Information on the Ford F150 Engine
The Ford F-150 Series pickup truck has been powered by a variety of 6-cylinder and V-8 engines for nearly 25 years. The engines have become progressively more powerful, yet fuel efficient. The F-150 is part of the F-Series family of light-duty trucks, and succeeded the F-100 Series pickup. As a half-ton, and therefore, the smallest pickup in the family, it is not equipped for the larger V-8 and diesel engines.
The Ford F-Series pickup has been produced by the Ford Motor Company since 1948. It was the top-selling pickup truck in North America for 31 years. The F-100 debuted in 1953, and set the standard for truck styling and engineering. The F-100 remained until 1983 when it gave way to the F-150 that remains today.
All Ford F-Series trucks came equipped with standard 6-cylinder engines and the optional V-8s. Five engine options were available for the seventh generation 1984-85 F-150: the base 300-cubic-inch straight-6 generating 115 horsepower, two versions of the 302 Windsor V-8 at 130 and 185 hp and two versions of the 351 Windsor V-8 at 150 or 210 hp.

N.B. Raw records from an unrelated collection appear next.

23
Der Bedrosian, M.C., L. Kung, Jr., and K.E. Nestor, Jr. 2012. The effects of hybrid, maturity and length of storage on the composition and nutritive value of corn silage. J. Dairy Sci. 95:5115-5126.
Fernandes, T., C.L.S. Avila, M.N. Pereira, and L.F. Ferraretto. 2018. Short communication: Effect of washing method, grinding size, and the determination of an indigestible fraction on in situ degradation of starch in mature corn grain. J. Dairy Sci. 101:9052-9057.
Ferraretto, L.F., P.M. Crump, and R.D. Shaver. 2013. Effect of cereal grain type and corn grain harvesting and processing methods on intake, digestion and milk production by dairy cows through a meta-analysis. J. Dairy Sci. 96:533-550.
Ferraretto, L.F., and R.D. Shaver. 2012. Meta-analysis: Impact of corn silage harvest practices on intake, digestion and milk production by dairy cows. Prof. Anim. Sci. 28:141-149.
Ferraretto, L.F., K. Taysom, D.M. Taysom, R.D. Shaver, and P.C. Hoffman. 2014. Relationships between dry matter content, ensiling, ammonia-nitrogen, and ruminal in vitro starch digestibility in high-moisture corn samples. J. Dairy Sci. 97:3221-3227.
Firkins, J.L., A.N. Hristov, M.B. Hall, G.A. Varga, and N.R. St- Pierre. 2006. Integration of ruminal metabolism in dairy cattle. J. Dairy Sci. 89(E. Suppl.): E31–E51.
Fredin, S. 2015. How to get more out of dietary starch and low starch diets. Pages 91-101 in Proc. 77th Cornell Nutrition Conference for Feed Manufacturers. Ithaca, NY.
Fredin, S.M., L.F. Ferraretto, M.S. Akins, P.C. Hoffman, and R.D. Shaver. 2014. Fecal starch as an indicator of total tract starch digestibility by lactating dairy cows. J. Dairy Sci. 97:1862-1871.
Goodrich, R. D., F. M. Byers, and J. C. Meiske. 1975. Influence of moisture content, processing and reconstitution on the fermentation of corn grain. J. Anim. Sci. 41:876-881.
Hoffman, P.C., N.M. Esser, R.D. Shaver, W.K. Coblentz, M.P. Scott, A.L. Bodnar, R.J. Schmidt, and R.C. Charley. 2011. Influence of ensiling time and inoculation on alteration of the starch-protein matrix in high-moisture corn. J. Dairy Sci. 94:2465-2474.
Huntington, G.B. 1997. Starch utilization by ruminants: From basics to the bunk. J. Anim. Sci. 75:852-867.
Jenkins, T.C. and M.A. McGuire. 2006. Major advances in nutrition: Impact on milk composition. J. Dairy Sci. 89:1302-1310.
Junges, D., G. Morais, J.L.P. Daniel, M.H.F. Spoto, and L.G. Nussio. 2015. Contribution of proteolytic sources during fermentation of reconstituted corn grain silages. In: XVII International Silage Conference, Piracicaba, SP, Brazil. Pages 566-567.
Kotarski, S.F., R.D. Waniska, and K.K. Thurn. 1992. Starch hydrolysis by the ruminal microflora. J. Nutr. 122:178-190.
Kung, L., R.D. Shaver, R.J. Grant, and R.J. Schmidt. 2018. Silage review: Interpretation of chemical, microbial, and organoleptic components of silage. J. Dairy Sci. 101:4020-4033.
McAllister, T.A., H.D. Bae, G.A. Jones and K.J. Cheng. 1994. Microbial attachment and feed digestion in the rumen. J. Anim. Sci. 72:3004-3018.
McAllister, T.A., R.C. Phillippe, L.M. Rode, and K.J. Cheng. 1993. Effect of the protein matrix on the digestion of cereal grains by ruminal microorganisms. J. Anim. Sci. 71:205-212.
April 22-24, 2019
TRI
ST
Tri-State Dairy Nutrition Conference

In 1988, the F-150 could be equipped with the fuel-injected 351-ci, now referred to as the 5.8-liter V-8 that generated 210 horsepower and 315 foot-pounds of torque. The 4.9-liter straight-6 was available through 1991, and rated at 145 hp. A 5-liter V-8 generated 185 hp. A 4-barrel carbureted 5.8-liter V-8 provided 210 hp.

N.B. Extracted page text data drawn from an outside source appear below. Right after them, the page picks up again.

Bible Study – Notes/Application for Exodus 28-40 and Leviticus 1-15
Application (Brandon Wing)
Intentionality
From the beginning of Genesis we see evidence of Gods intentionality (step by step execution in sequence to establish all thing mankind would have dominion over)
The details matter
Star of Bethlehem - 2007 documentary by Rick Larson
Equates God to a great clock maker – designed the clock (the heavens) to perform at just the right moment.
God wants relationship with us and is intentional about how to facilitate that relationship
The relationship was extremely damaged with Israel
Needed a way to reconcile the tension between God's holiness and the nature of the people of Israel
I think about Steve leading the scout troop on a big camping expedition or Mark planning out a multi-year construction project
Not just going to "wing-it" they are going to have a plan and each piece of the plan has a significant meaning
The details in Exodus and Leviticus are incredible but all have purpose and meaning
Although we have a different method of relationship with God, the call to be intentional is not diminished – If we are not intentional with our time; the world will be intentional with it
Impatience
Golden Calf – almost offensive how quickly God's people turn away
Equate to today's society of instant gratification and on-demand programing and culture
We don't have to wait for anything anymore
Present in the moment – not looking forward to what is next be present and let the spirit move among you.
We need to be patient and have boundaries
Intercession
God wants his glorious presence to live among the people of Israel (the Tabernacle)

In 1993, Ford launched its limited production F-150 Lightning performance pickup developed by retired race car driver Jackie Stewart. The 5-liter V-8, produced through 1996, initially generated 205 hp and 275 foot-pounds of torque. Later, horsepower was boosted to 240 with 340 foot-pounds of torque.
By 1997, the venerable straight-6, which had served Ford pickups for nearly 50 years, was dropped in favor of a new more fuel efficient, compact and reliable V-6. Ford tinkered with a V-6 in the early 1980s, but discontinued it. Based on Ford’s already existing 3.8-liter Essex V-6, the 4.2-liter Triton V-6 provided 202 hp. In addition, the 5- and 5.8-liter V-8s were replaced by the smaller and more economical 4.6- and 5.4-liter V-8s.
In 1999, Ford introduced its Harley-Davidson edition to honor the iconic American motorcycle manufacturer. The F-150 featured the Harley logo and a performance package. The engine in 2002 was a 5.4-liter V-8 offering 340 hp and 425 foot-pounds of torque. The limited performance edition Lightning had the horsepower of its 5.4-liter V-8 boosted to 380 hp.
Ford’s V-6 engine powered the F-150 through 2008. It was dropped when Ford’s Windsor, Ontario engine plant was shuttered. Engine options since 2009 have been limited to two versions of the 4.6-liter V-8, providing 248 or 292 hp, and the 5.4-liter V-8s offering 260, 300, 310 or 320 hp.